My daughter has started throwing fits at an amazing frequency complete with ear-splitting volume. Just now, when I told her it was time to leave McDonald's she threw herself onto the floor and kicked her feet and screamed at the top of her lungs. There is no reason she started this-one day out of the blue she started kicking on the floor. I wish this behavior would stop, it does nothing but aggravate the hell out of me. This fit-throwing escalates 3 out of 5 times into all out battle. I know she is only 3.5, but she has a way of sucking away my very will to live!! I don't know how this started or how I can end this, but I am done with the fits.
I hate being the bad mother dragging my kid out of McDonald's by her arm. I hate being the one yelling and threatening, I hate being the bad guy... what did I do to make her like this? She gets my full attention all day every day and it is still not enough. Maybe that is it, she gets her way most of the time, so when she doesn't, she flies off the handle. Whatever it is, she is pushing me ever closer the the edge of my sanity. Padded Room, here I come!

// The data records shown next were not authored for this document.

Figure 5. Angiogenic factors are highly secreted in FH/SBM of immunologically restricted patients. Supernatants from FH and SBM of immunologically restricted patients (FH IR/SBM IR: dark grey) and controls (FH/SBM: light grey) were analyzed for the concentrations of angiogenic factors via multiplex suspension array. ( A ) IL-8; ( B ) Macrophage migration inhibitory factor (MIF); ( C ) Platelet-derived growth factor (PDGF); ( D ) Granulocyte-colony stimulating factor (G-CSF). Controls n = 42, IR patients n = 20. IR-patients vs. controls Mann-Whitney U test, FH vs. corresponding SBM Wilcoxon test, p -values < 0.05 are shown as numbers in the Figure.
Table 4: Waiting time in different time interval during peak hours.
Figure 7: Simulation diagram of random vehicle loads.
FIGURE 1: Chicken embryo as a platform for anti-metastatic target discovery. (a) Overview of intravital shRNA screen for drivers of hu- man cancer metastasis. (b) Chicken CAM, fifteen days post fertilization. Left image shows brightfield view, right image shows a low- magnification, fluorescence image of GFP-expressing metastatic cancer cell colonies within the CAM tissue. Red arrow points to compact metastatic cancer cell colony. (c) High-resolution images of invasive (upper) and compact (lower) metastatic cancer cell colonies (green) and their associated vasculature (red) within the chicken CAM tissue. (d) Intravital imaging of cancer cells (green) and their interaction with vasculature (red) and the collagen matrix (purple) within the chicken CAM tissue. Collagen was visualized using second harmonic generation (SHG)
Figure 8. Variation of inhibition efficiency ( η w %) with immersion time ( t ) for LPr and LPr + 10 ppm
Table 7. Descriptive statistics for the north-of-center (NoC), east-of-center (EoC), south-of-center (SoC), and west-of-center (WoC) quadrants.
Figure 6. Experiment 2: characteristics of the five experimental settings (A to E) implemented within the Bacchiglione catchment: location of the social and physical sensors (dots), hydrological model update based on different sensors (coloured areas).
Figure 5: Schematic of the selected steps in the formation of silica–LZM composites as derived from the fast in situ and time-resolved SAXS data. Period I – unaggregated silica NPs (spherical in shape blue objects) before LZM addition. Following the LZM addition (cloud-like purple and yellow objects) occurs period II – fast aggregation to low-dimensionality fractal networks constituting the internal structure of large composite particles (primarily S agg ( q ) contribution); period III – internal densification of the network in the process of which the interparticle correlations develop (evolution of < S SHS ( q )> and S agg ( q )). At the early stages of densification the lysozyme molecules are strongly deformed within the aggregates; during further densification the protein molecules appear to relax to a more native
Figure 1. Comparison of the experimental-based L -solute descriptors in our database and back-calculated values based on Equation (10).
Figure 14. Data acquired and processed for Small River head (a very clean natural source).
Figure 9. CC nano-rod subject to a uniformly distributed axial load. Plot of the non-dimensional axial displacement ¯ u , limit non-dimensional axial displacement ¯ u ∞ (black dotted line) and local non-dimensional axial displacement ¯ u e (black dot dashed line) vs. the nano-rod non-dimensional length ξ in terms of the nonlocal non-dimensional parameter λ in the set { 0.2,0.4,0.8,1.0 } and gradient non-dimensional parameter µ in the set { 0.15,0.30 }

Tell me again what the upside to motherhood is?!?!? I have to remind myself that I chose this. I can do this. It's not that bad. It doesn't feel that way on the inside. I feel like I fail more than I succeed at motherhood and at life. As a child I was always the 'good' kid. Kept to myself, did the right thing, entertained myself and stayed out of trouble. I remember as a kid-maybe 4th or 5th grade-being in my room with my ZooBooks animal posters all layed out thinking-knowing- this would be my life. Alone in my room with my stuff. I spent years in my 20's as an adult alone in my room. Even now, in my 30's, alone in my house. But now I have a kid that I can't handle and don't understand who yells back to drive home how horrible I am. I wish I could go back to being alone in my 20's and avoid the therapy for both Kristin and I.